Nursing Home Advocate Appalled by Nursing Home Experience

A Minnesota nursing home advocate was admitted to a nursing home for a week of rehabilitation after surgery on her right arm. Her experience was so bad that she checked herself out of the facility 25 hours later.

Although staying at “one of the best [nursing homes] in the state,” Deb Holtz, Minnesota’s Ombudsman for Long-Term Care, felt she was treated as a checkmark on someone’s to-do list. She was afforded no dignity.

You, as a nursing home resident, have rights. Unfortunately, many residents and their caregivers are unaware of what their rights are.

The Nursing Home Reform Law, passed in 1987, specifically outlines the rights of nursing home residents.

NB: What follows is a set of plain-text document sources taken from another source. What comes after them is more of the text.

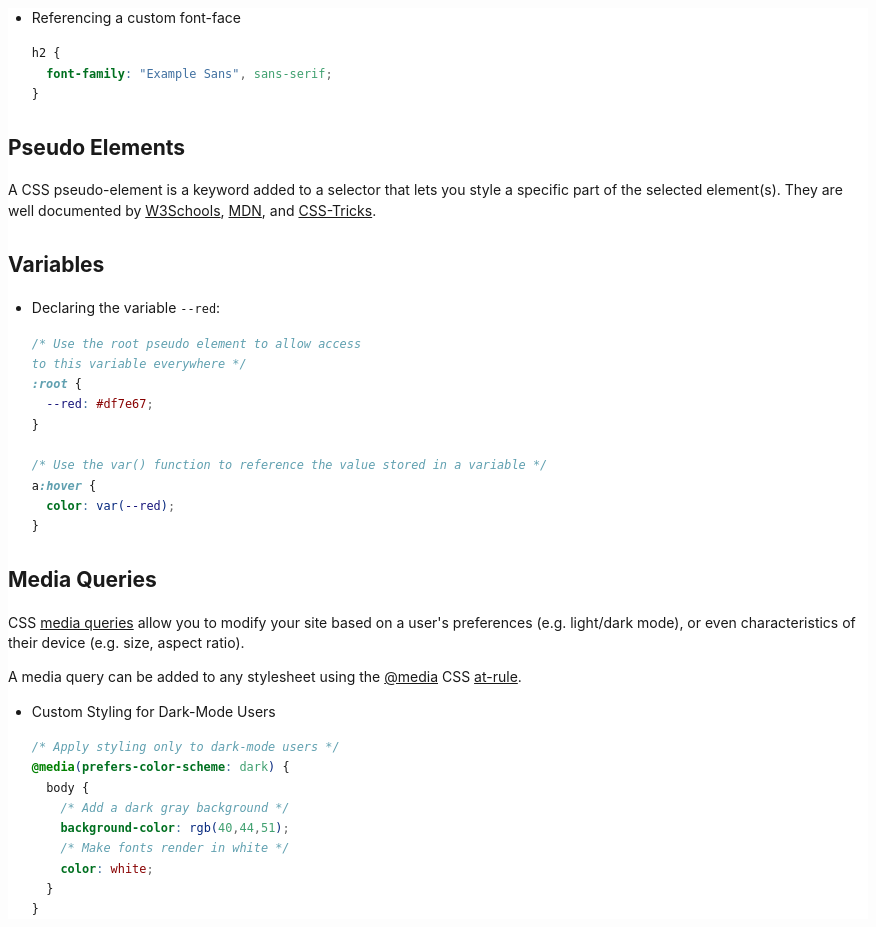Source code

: * Referencing a custom font-face

    ```css
    h2 {
      font-family: "Example Sans", sans-serif;
    }
    ```

## Pseudo Elements

A CSS pseudo-element is a keyword added to a selector that lets you style a
specific part of the selected element(s). They are well documented by
[W3Schools], [MDN], and [CSS-Tricks].

## Variables

* Declaring the variable `--red`:

    ```css
    /* Use the root pseudo element to allow access
    to this variable everywhere */
    :root {
      --red: #df7e67;
    }

    /* Use the var() function to reference the value stored in a variable */
    a:hover {
      color: var(--red);
    }
    ```

## Media Queries

CSS
[media queries][CSS media queries]
allow you to modify your site based on a user's preferences
(e.g. light/dark mode), or even characteristics of their
device (e.g. size, aspect ratio).

A media query can be added to any stylesheet using the
[@media](https://developer.mozilla.org/en-US/docs/Web/CSS/@media) CSS
[at-rule](https://developer.mozilla.org/en-US/docs/Web/CSS/At-rule).

* Custom Styling for Dark-Mode Users

    ```css
    /* Apply styling only to dark-mode users */
    @media(prefers-color-scheme: dark) {
      body {
        /* Add a dark gray background */
        background-color: rgb(40,44,51);
        /* Make fonts render in white */
        color: white;
      }
    }
    ```


[CSS media queries]: https://developer.mozilla.org/en-US/docs/Web/CSS/Media_Queries/Using_media_queries
[CSS-Tricks]: https://css-tricks.com/pseudo-class-selectors/
[MDN]: https://developer.mozilla.org/en-US/docs/Web/CSS/Pseudo-elements
[W3Schools]: https://www.w3schools.com/css/css_pseudo_elements.asp
[the `backdrop-filter` property]: https://developer.mozilla.org/en-US/docs/Web/CSS/backdrop-filter
[Accessible tap targets]: https://web.dev/accessible-tap-targets/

Nursing home residents in facilities that accept Medicare and/or Medicaid (or Medi-Cal in California) funds, are entitled to services that will help them to function at their highest possible level. This right is protected on both the state and federal levels.

According to Medicare’s Resident Bill of Rights, you have the right to:

  • Be fully informed — in language you can understand – about your health.
  • Participate in all aspects of your medical care, including participating in your care plan, in what doctors you see, and in all decisions regarding treatment.
  • Make independent choices, including choosing what activities you want to participate in at the facility and the schedule in which you want to do things.
  • Privacy and Confidentiality.
  • Manage your own financial affairs.
  • Be free from charges for services which are covered by Medicare or Medicaid (Medi-Cal in California).
  • Make a complaint and to be free of the fear of retaliation.
  • Visit and to be visited when and where you please.
  • Be protected from unfair transfers and discharges.
  • To be free from nursing home abuse and neglect.

At no time is the nursing home allowed to restrict or to violate these rights.

During the admission process, the nursing home facility has the duty to inform you of your rights. They are required to give you a copy of the Resident Bill of Rights.

Holtz was lucky; she knew her rights. And she knew that “the best nursing home” was violating those rights.